In a lab we were supposed to produce a rollercoaster ramp while it had a loop, and then to drop a marble at a height where it would finish the entire path without falling off, with enough centripetal acceleration at the loop. we were not given the mass of the marble, and we were only given a meter stick to determine any measurements eg. (height, radius, etc..). We must account for friction.

http://session.masteringphysics.com/problemAsset/1041727/8/YF-07-32.jpg

We must find the velocity at the bottom, side and top of the loop. As well as the g force at each point in terms of mg.

so we did it using conservation of energy to figure out the velocity of the ball at many paths, but we were told to account for friction. (we were not given the mass of the marble, the coeficient of friction, or the efficiency of a ramp). is this problem possible? and how would it be done.

our teacher also said this lab can be done using kinematics as well. how would this be done using kinematics?

thanks

 

[K^2]

Force of friction is typically proportional to the normal force, which in this case, is going to be proportional to the mass of the marble through the entire path.

There is also aerodynamic drag, but you can usually neglect that at speeds you are going to be dealing with.

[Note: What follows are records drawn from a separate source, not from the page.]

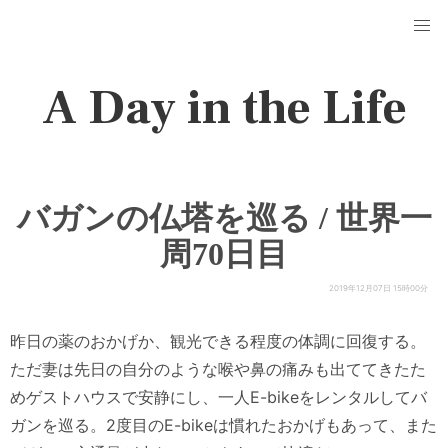
A Day in the Life
バガンの仏塔を巡る / 世界一
周70日目
2019年12月07日 15時00分
昨日の薬のおかげか、観光できる程度の体調に回復する。
ただ妻は先日の自分のような喉や鼻の痛みも出ててきたた
めゲストハウスで安静にし、一人E-bikeをレンタルしてバ
ガンを巡る。2度目のE-bikeは慣れたおかげもあって、また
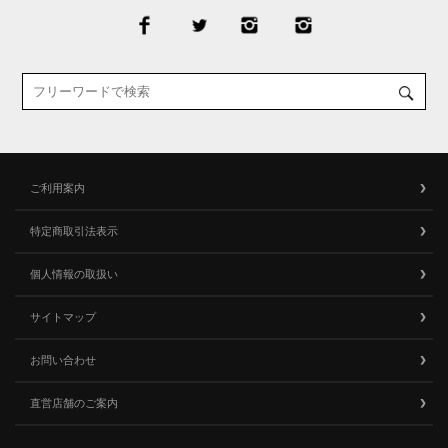
ご利用案内
特定商取引法表示
個人情報の取扱い
サイトマップ
お問い合わせ
直営店舗のご案内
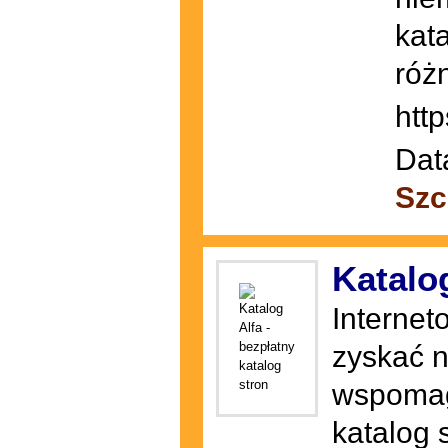
kat
róż
http
Dat
Szc
Katalog
Internet
zyskać n
wspomaga
katalog s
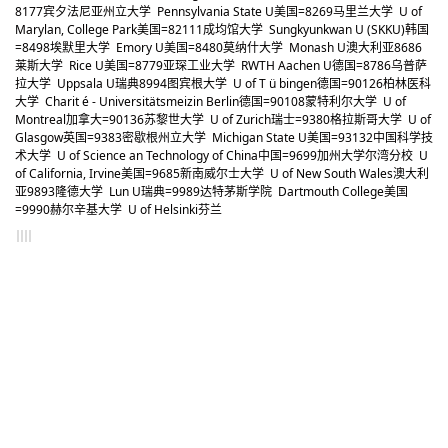
81
77
宾夕法尼亚州立大学 Pennsylvania State U
美国
=82
69
马里兰大学 U of
Marylan, College Park
美国
=82
111
成均馆大学 Sungkyunkwan U (SKKU)
韩国
=84
98
埃默里大学 Emory U
美国
=84
80
莫纳什大学 Monash U
澳大利亚
86
86
莱斯大学 Rice U
美国
=87
79
亚琛工业大学 RWTH Aachen U
德国
=87
86
乌普萨
拉大学 Uppsala U
瑞典
89
94
图宾根大学 U of T ü bingen
德国
=90
126
柏林医科
大学 Charit é - Universitätsmeizin Berlin
德国
=90
108
蒙特利尔大学 U of
Montreal
加拿大
=90
136
苏黎世大学 U of Zurich
瑞士
=93
80
格拉斯哥大学 U of
Glasgow
英国
=93
83
密歇根州立大学 Michigan State U
美国
=93
132
中国科学技
术大学 U of Science an Technology of China
中国
=96
99
加州大学尔湾分校 U
of California, Irvine
美国
=96
85
新南威尔士大学 U of New South Wales
澳大利
亚
98
93
隆德大学 Lun U
瑞典
=99
89
达特茅斯学院 Dartmouth College
美国
=99
90
赫尔辛基大学 U of Helsinki
芬兰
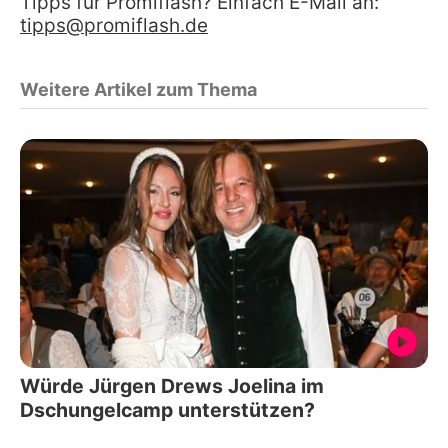
Tipps für Promiflash? Einfach E-Mail an:
tipps@promiflash.de
Weitere Artikel zum Thema
Würde Jürgen Drews Joelina im
Dschungelcamp unterstützen?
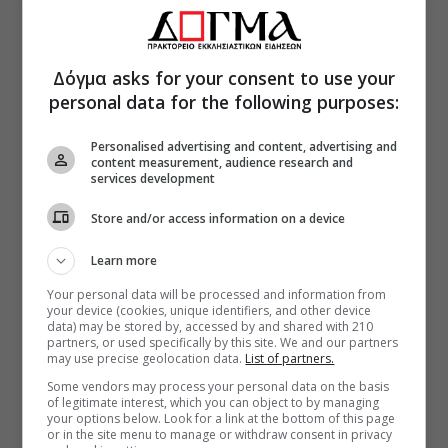
Δόγμα asks for your consent to use your
personal data for the following purposes:
Personalised advertising and content, advertising and
content measurement, audience research and
services development
Store and/or access information on a device
Learn more
Your personal data will be processed and information from
your device (cookies, unique identifiers, and other device
data) may be stored by, accessed by and shared with 210
partners, or used specifically by this site. We and our partners
may use precise geolocation data.
List of partners.
Some vendors may process your personal data on the basis
of legitimate interest, which you can object to by managing
your options below. Look for a link at the bottom of this page
or in the site menu to manage or withdraw consent in privacy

With the loop included, there is no simple way to account for friction exactly, but you can estimate the average kinetic energy loss per length of the path. On average, it should be fairly consistent, but it will vary through the loop.

With kinematics, you'll find that mass ultimately cancels. However, it's still difficult to account for friction correctly, because on curved sections, normal force will depend on velocity, and rate of change of velocity will depend on friction. This dependence will depend on position, and the rate of change of that depends on velocity. So you end up with a complex set of differential equations that you are unlikely to be able to solve analytically.